QUOTED PASSAGE section start
Here, ${\mathit{\lambda }}_{1,2}$ denotes the order of the Laplace operator, and it is chosen within the range of 0 < ${\mathit{\lambda }}_{1,2}$ < 1. It is evident that the robustness and performance of the designed controllers are adjusted by accurately determining the order of the weightings. Given the frequency response constraints of the sensitivity functions, the selection of appropriate weighting functions becomes more crucial during the stage of designing robust controllers.

3.3. Selecting of Weighting Functions

In the controller design step, the proposed fractional weights, as given in Equation (13), are substituted in Equation (10), transforming the min-max optimization problem into Equation (14).

$$Min\left\{Max\left(\overline{\mathit{\sigma }}\left(\begin{array}{l}{W}_{fs}S\\ W_{ft}T\end{array}\right)\right)\right\}$$

(14)

Consequently, the design parameters vector can be defined as $dp=[M_p,{\mathit{\lambda }}_1,{\mathit{\omega }}_{BP},M_T,{\mathit{\lambda }}_2,{\mathit{\omega }}_{BT}].$ According to the detailed guidelines provided in [34], M_p and M_T represent the desired minimum H_∞ peak values that fulfill the conditions ${‖S‖}_{\infty }\le M_p$ and ${‖T‖}_{\infty }\le M_T$, respectively. Additionally, the bandwidth ${\mathit{\omega }}_{BP}$ is chosen to be larger than the crossover frequency of the system (${\mathit{\omega }}_{BP}<{\mathit{\omega }}_c$). The desired tracking error can be adjusted by defining A_s. On the other hand, the desired steady state error can be kept in a bandwidth by specifying A_T [27]. So, decreasing M_p as much as possible enhances nominal performance ($W_{s}S$), however, it may violate robust stability ($W_{t}T$). On the contrary, minimizing M_T as much as possible improves robust stability until it violates nominal performance. Therefore, upper and lower bounds of both parameters need to be determined through preliminary experiments. Since the control aim is to suppress measurement noises, ${\mathit{\omega }}_{BT}$ should be assigned meticulously. Moreover, to improve the nominal performance, ${\mathit{\omega }}_{BP}$ should be defined precisely. Hence, constrains of the dp are kept within the range as given in Equation (15).
QUOTED PASSAGE section end
● **TO DO**:
A. From the passage on weighting functions, list every entry of the design parameters vector dp.
B. Set down, word for word, the portion of the passage on weighting functions starting at "3.3. Selecting of" and ending at "into Equation (14).".
C. Resume the passage on weighting functions from the point at which it stops.
The material placed after the passage on weighting functions is not required for any of this work.
INFORMATION SHOWN section start
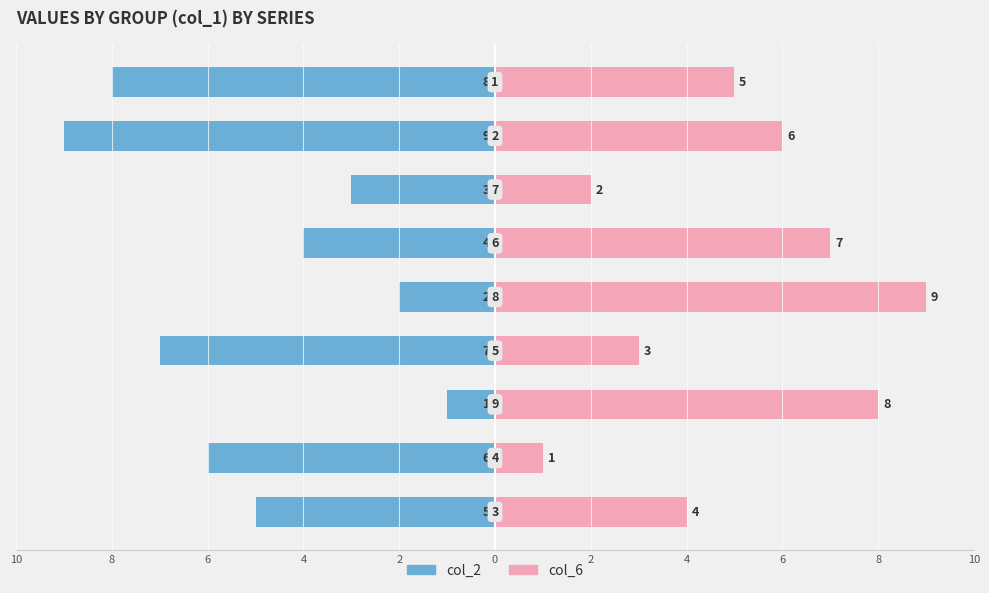

How many values in the col_6 series exceed 5?

4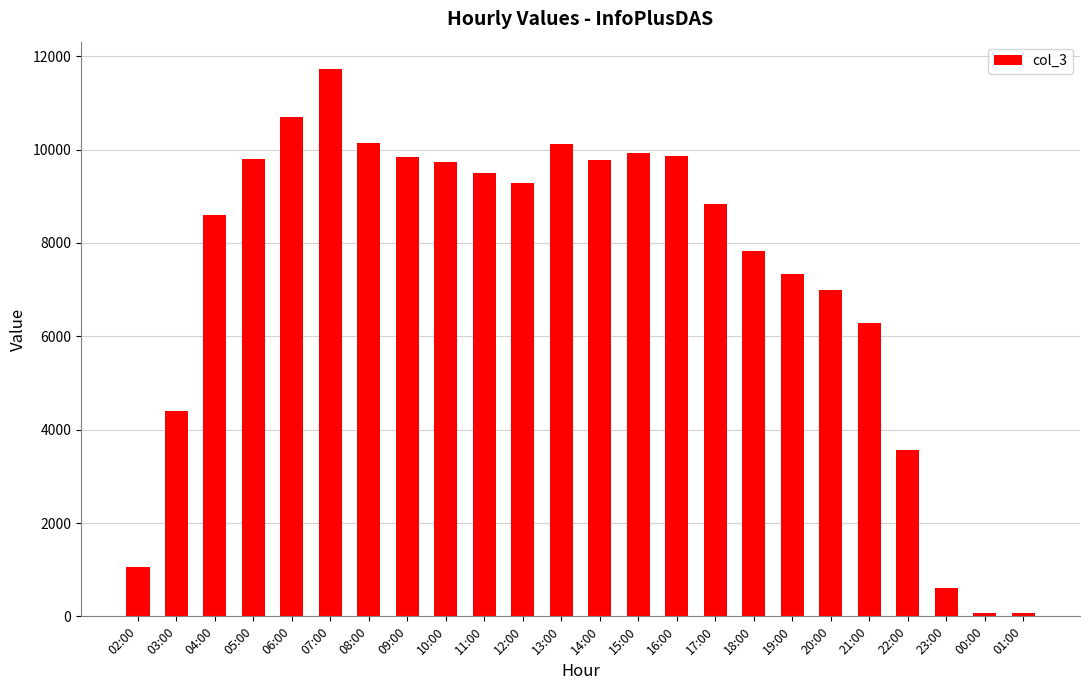

Which category has the highest value across all series?

07:00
INFORMATION SHOWN section end
● **OUTPUTS IN ORDER**:
A. M_p, λ₁, ω_BP, M_T, λ₂, ω_BT

B.
3.3. Selecting of Weighting Functions

In the controller design step, the proposed fractional weights, as given in Equation (13), are substituted in Equation (10), transforming the min-max optimization problem into Equation (14).

C.
$$\begin{array}{l}{M}_{P\_\min }<M_P<M_{P\_\max }\\ {\mathit{\lambda }}_{1\_\min }<{\mathit{\lambda }}_1<{\mathit{\lambda }}_{1\_\max }\\ {\mathit{\omega }}_{BP\_\min }<{\mathit{\omega }}_{BP}<{\mathit{\omega }}_{BP\_\max }\\ M_{T\_\min }<M_T<M_{T\_\max }\\ {\mathit{\lambda }}_{2\_\min }<{\mathit{\lambda }}_2<{\mathit{\lambda }}_{2\_\max }\\ {\mathit{\omega }}_{BT\_\min }<{\mathit{\omega }}_{BT}<{\mathit{\omega }}_{BT\_\max }\end{array}$$

(15)

3.4. Design of Proposed Robust Controllers

Two distinct H_∞ controllers based on fractional order weighting functions are developed in this study. Furthermore, for the purpose of comparison, a robust PID controller is synthesized using the Matlab function pidtool. The control framework includes the measurement of rotor speed and the generation of triggering commands, utilizing small signals and average values to produce the actual control signal. The fractional-order small-signal-based control scheme is illustrated in Figure 7. Considering the limited performance of the dsPIC interface, which is a main drawback of the system during implementation stage, the designed controller must adopt a low-order system. Simultaneously, the proposed controller is expected to provide good performance within the determined weighting constraints. The design procedures for these controllers are provided in this section, ensuring the resolution of the mixed sensitivity problem. This addresses all unpredictable system dynamics such as modeling uncertainties or noises.

3.4.1. Robust PID Controller

A classical PID structure is handled as the speed controller to facilitate comparison with the proposed H_∞ controllers. Consequently, by incorporating the specified fractional-order small-signal model into the pidtool of the Matlab program, a balance between robustness and nominal performance is achieved. Note that, the step response of the specified fractional-order small-signal model may appear slower than the real-time results. However, achieving the desired trade-off is the primary objective. Based on numerous preliminary experiments, it is deduced that the desired balance between the two frequency-domain requirements should be satisfied in the following manner:

• The suitable bandwidth ω_ol = 0.1676 rad/s;
• The appropriate phase margin ∆ϕ = 70.2°.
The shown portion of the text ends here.